--- RECORDS FOR THIS EXERCISE ---
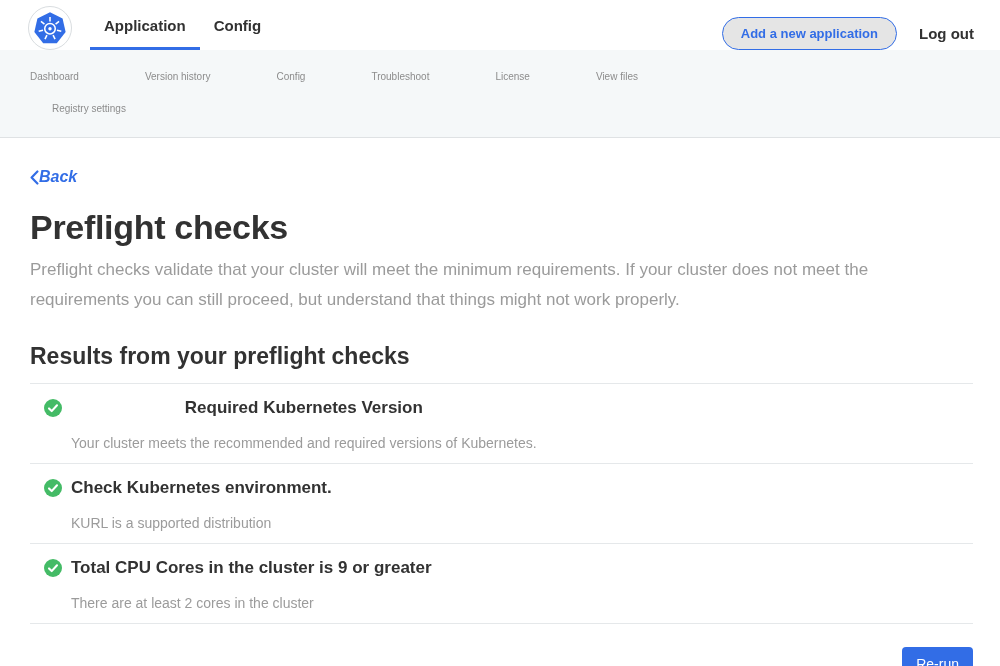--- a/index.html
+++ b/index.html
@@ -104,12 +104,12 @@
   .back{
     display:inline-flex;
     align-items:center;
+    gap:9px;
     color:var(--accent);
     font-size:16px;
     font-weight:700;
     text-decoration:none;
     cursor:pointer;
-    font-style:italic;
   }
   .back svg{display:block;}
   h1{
---
→ INSTRUCTIONS FOR THE TASK
Output, exactly and with no other text, the line that contains "font-size:16px;" and all lines from there to the end of the records.

→ ANSWER AREA
     font-size:16px;
     font-weight:700;
     text-decoration:none;
     cursor:pointer;
-    font-style:italic;
   }
   .back svg{display:block;}
   h1{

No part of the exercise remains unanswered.